▸ Records
____

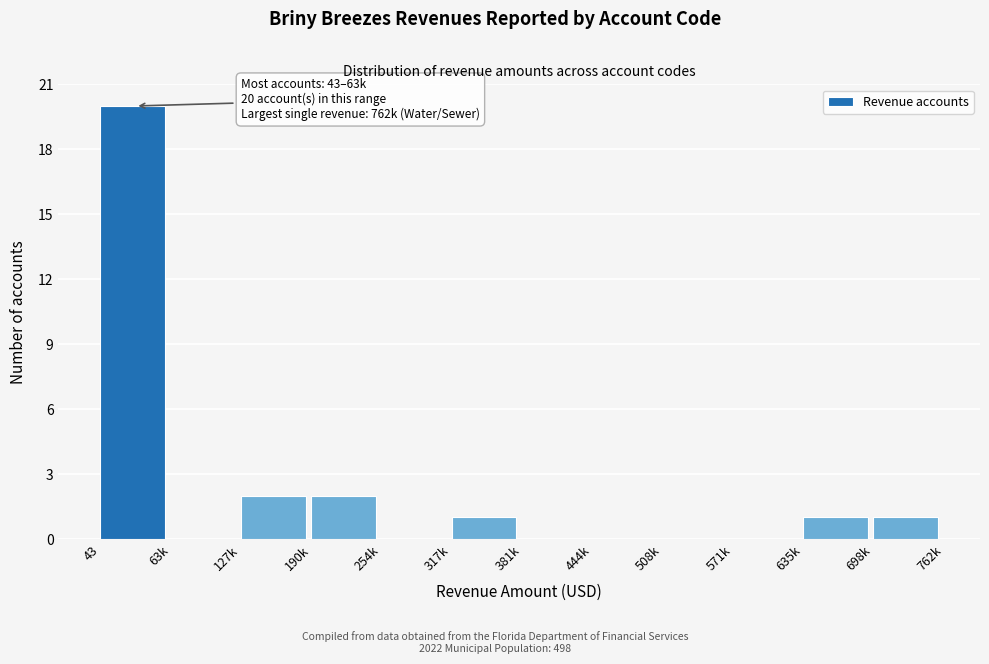

Reading left to right, list all the values displayed in this chart.

43=20	63k=0	127k=2	190k=2	254k=0	317k=1	381k=0	444k=0	508k=0	571k=0	635k=1	698k=1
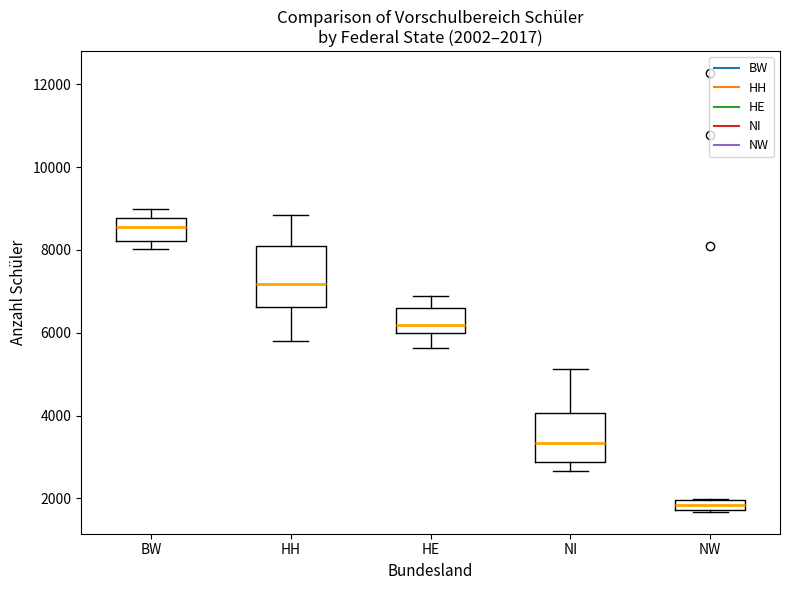

Which box's median line is the lowest?

NW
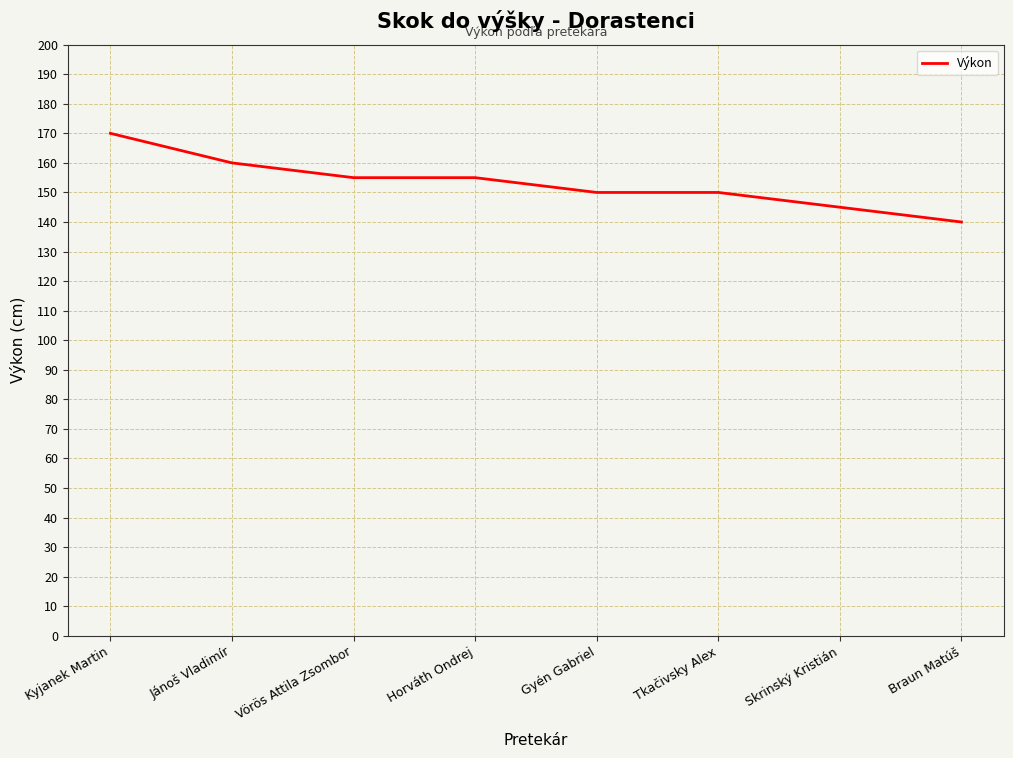

The chart shows a value of 57 at Gyén Gabriel. True or false?

False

____

▸ What the task requires
Copy out, word for word, everything from the line containing "The chart shows" down to the end of the material.

▸ The completed task
The chart shows a value of 57 at Gyén Gabriel. True or false?

False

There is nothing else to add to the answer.